Originally Posted by GaryG
Pedal presure and RPM are the key for me.
I have found the same thing; if I can keep the RPM under 2K (the lower the better), and the speed at least 35 (optimum seems to be about 40-45), I am always gaining in my average MPG. I haven't set the "average FE" back to see what I'm actually getting, but I know it's over 35 mpg because I can be in the 34's and the number keeps going up, all the way to 35 and sometimes beyond, whenever I can maintain these conditions. Then of course it drops a bit when I'm going up a hill and can't maintain speed without raising RPM above 2-2.5K. Allowing speed to drop to keep RPM low hurts almost as much as increasing RPM to keep speed up, but I thind the former is preferable as long as speed doesn't go below about 30 mph.
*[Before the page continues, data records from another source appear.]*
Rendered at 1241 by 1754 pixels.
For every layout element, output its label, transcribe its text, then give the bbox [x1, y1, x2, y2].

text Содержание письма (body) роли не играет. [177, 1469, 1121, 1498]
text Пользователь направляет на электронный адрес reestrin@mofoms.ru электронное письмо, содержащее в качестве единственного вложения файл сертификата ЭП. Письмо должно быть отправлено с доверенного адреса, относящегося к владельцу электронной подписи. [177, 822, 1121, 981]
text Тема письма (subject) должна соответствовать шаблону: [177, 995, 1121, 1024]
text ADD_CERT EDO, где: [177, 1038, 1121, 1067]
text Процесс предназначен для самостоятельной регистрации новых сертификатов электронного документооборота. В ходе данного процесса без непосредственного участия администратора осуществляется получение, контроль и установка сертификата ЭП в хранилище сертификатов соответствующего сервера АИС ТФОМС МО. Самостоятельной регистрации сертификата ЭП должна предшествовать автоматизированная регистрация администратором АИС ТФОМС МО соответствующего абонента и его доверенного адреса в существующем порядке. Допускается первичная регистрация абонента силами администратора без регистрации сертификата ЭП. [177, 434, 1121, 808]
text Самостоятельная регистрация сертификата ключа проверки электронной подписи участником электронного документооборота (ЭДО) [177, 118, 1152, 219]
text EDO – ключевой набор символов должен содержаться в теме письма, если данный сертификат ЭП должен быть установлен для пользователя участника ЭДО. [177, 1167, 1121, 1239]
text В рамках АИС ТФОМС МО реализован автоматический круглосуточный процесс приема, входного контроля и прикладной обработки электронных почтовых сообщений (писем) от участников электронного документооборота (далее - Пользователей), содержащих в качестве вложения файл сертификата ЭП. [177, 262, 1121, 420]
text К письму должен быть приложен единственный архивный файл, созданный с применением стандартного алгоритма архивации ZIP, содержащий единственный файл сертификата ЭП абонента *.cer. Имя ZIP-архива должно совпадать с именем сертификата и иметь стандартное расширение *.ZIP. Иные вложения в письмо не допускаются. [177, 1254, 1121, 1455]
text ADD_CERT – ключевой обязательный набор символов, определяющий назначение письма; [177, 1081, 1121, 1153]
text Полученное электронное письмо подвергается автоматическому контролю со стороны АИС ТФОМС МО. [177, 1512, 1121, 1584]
Of course, if I had the nav/energy option I would have a better idea what's actually going on, but I've been doing OK with the general theory that higher RPM = more gas (i.e., "gallons" from the "miles per gallon" formula) and higher speed = more miles, so to increase "MPG" I try to keep the "G" as low as I can for the speed. Low speed + high RPM = terrible mileage, high speed + low RPM = best mileage. This seems to be a good principle to remember, and work with, if you don't have the detailed feedback from the optional package.